# Looking for a Good Poetry Journal...



## Achilles (Sep 7, 2005)

Yep. To become a better poet I figure I need to read good poetry. From this century, that is.

So what are some good poetry journals (preferable monthly) that I could subscribe to? If not monthly, then at least something more than once or twice a year--I need to read more than that...

Share your favorite, or suggest one you like.


----------



## Stewart (Sep 7, 2005)

Why are you limiting yourself to poetry from this century? 2000 to 2005 isn't much scope for learning from.

I don't know any journals in America but I'd suggest visiting bookshops with good magazine sections; these typically feature publications on the creative arts.

However, buy collections of poetry by many different authors and read older poets as their adherence to form is amazing. Try international poets, translated poets, etc. 

A few I like are Robert Frost, Robert Browning, Robert Burns, and Edwin Morgan; the latter being, of course, the only one still living.


----------



## Achilles (Sep 7, 2005)

> Why are you limiting yourself to poetry from this century? 2000 to 2005 isn't much scope for learning from.


I've been studying older poets quite extensively.
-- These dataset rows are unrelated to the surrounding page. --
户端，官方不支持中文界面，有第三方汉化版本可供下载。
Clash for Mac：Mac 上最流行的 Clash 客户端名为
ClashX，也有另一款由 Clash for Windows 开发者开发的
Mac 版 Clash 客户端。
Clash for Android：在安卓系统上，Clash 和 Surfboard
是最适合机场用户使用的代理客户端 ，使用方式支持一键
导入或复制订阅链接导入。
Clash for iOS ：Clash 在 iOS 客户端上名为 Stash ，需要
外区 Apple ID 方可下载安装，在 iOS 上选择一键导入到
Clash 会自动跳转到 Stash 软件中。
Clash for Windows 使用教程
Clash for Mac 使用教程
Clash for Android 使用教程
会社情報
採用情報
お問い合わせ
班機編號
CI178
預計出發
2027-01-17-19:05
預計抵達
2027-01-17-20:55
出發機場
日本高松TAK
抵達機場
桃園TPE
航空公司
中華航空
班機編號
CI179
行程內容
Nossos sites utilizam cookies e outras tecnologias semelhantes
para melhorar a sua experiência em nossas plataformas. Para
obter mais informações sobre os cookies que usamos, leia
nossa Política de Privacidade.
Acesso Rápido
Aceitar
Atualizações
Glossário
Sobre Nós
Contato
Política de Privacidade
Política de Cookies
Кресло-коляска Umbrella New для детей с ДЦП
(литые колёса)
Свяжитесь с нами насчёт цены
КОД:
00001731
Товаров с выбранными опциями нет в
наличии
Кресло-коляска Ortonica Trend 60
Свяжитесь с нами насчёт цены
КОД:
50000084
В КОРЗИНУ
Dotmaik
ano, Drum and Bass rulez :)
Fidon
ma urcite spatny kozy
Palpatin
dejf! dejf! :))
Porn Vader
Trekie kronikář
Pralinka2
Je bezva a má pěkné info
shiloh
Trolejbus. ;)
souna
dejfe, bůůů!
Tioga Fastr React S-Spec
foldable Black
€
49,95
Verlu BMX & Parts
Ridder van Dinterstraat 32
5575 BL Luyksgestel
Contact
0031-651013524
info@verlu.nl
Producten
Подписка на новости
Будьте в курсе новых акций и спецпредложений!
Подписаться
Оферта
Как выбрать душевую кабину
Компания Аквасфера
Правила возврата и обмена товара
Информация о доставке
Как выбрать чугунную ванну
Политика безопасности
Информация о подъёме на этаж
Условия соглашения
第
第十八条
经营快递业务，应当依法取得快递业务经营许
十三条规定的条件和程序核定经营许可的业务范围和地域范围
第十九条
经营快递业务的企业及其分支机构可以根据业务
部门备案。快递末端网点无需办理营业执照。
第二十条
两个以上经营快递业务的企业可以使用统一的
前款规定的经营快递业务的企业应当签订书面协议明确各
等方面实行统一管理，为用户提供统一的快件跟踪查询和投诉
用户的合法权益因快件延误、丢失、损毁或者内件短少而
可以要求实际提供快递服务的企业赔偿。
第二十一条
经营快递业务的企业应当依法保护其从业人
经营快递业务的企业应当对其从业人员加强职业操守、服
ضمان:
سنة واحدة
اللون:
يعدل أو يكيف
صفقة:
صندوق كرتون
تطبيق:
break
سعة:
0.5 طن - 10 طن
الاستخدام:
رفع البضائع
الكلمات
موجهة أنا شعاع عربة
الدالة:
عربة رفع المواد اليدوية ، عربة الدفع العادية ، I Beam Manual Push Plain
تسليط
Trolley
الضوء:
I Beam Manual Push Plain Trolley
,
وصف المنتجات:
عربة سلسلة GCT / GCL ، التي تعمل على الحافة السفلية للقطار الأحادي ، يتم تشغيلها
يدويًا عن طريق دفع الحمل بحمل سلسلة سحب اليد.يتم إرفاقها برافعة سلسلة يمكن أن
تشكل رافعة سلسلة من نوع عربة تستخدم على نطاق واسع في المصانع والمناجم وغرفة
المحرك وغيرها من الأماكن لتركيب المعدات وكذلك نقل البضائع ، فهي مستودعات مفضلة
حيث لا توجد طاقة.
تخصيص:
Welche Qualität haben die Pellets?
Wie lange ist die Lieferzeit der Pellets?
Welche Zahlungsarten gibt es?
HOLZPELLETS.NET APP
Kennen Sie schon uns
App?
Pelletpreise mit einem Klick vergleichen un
There is certainly nothing wrong with older poets, it's just thay I'm a little bit tired of them...

I, too,  like Robert Frost and Robert Burns.


----------



## Stewart (Sep 7, 2005)

If you can find any Edwin Morgan, you may appreciate him. He covers an excellent range including free verse, sonnets, and the more postmodern techniques of concrete poetry.


----------



## Achilles (Sep 9, 2005)

In what periodical publications might I find writers like him?


----------



## Stewart (Sep 9, 2005)

I have no idea as I don't read poetry journals; you can buy his collected verse on Amazon though.


----------



## fastkilr (Sep 27, 2005)

I love buying collections from various authors every once in a while. Try it.


----------



## Stacy (Nov 5, 2005)

Try some of the more respected literary journals -The Paris Review, Tin House, The Antioch Review, etc.  These do fiction as well as poetry, but they would have the best poetry of our age.  Or you could go to something like the 2005 "Best American Poetry" anthology.

Don't neglect the online literary journals either.  Webdelsol.com has some listings of the most prestigious online journals.  

Happy shopping!


----------